§ **WORK TO COMPLETE**: Output every line of text from the rows below as one numbered list, skipping blank lines and leaving the pictures out.

§ **DATA**:
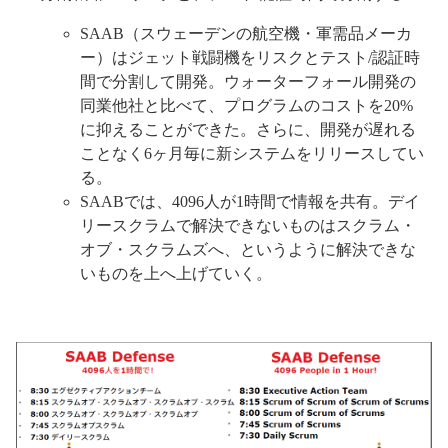
SAAB（スウェーデンの航空機・軍需品メーカ
ー）はジェット戦闘機をリスクとテスト/認証時
間で分割して開発。ウォーターフォール開発の
同業他社と比べて、プログラムのコストを20%
に抑えることができた。さらに、開発が遅れる
ことなく6ヶ月毎に新システムをリリースしてい
る。
SAABでは、4096人が1時間で情報を共有。デイ
リースクラムで解決できないものはスクラム・
オブ・スクラムズへ、というように解決できな
いものを上へ上げていく。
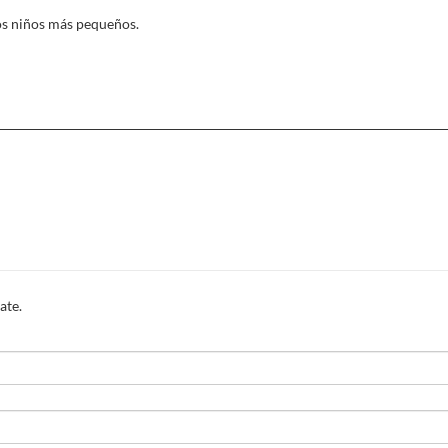
os niños más pequeños.
ate.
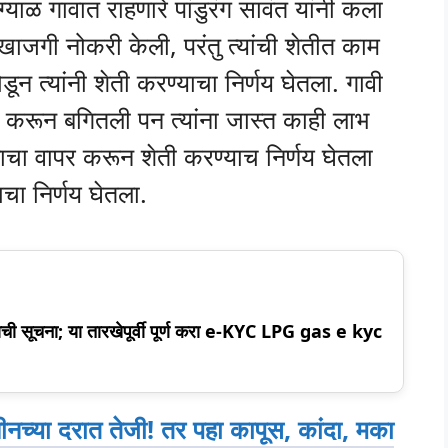
ळ गावात राहणारे पांडुरंग सावंत यांनी कला
खाजगी नोकरी केली, परंतु त्यांची शेतीत काम
ून त्यांनी शेती करण्याचा निर्णय घेतला. गावी
ती करून बगितली पन त्यांना जास्त काही लाभ
ानाचा वापर करून शेती करण्याच निर्णय घेतला
ा निर्णय घेतला.
वाची सूचना; या तारखेपूर्वी पूर्ण करा e-KYC LPG gas e kyc
ीनच्या दरात तेजी! तर पहा कापूस, कांदा, मका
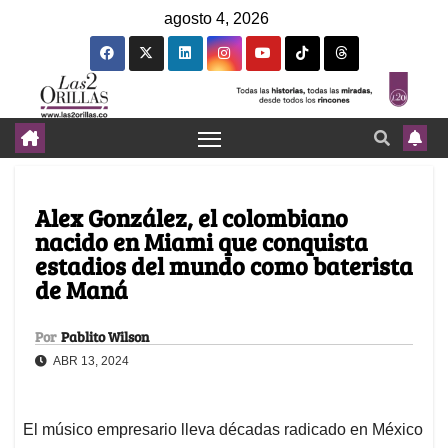
agosto 4, 2026
Alex González, el colombiano
nacido en Miami que conquista
estadios del mundo como baterista
de Maná
Por
Pablito Wilson
ABR 13, 2024
El músico empresario lleva décadas radicado en México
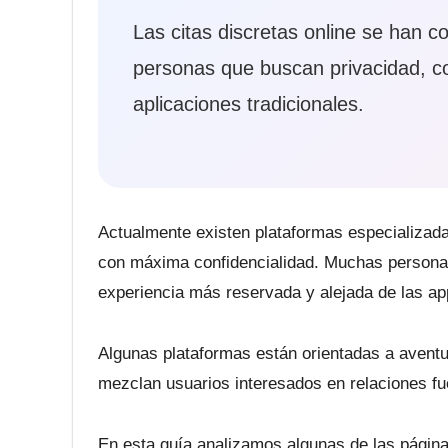
Las citas discretas online se han c
personas que buscan privacidad, con
aplicaciones tradicionales.
Actualmente existen plataformas especializada
con máxima confidencialidad. Muchas personas
experiencia más reservada y alejada de las ap
Algunas plataformas están orientadas a aventu
mezclan usuarios interesados en relaciones fue
En esta guía analizamos algunas de las página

§ **RESPONSE TO THIS TASK**:
1. SAAB（スウェーデンの航空機・軍需品メーカ
2. ー）はジェット戦闘機をリスクとテスト/認証時
3. 間で分割して開発。ウォーターフォール開発の
4. 同業他社と比べて、プログラムのコストを20%
5. に抑えることができた。さらに、開発が遅れる
6. ことなく6ヶ月毎に新システムをリリースしてい
7. る。
8. SAABでは、4096人が1時間で情報を共有。デイ
9. リースクラムで解決できないものはスクラム・
10. オブ・スクラムズへ、というように解決できな
11. いものを上へ上げていく。
12. os niños más pequeños.
13. ate.
14. ळ गावात राहणारे पांडुरंग सावंत यांनी कला
15. खाजगी नोकरी केली, परंतु त्यांची शेतीत काम
16. ून त्यांनी शेती करण्याचा निर्णय घेतला. गावी
17. ती करून बगितली पन त्यांना जास्त काही लाभ
18. ानाचा वापर करून शेती करण्याच निर्णय घेतला
19. ा निर्णय घेतला.
20. वाची सूचना; या तारखेपूर्वी पूर्ण करा e-KYC LPG gas e kyc
21. ीनच्या दरात तेजी! तर पहा कापूस, कांदा, मका
22. agosto 4, 2026
23. Alex González, el colombiano
24. nacido en Miami que conquista
25. estadios del mundo como baterista
26. de Maná
27. Por
28. Pablito Wilson
29. ABR 13, 2024
30. El músico empresario lleva décadas radicado en México
31. Las citas discretas online se han c
32. personas que buscan privacidad, con
33. aplicaciones tradicionales.
34. Actualmente existen plataformas especializada
35. con máxima confidencialidad. Muchas personas
36. experiencia más reservada y alejada de las ap
37. Algunas plataformas están orientadas a aventu
38. mezclan usuarios interesados en relaciones fue
39. En esta guía analizamos algunas de las página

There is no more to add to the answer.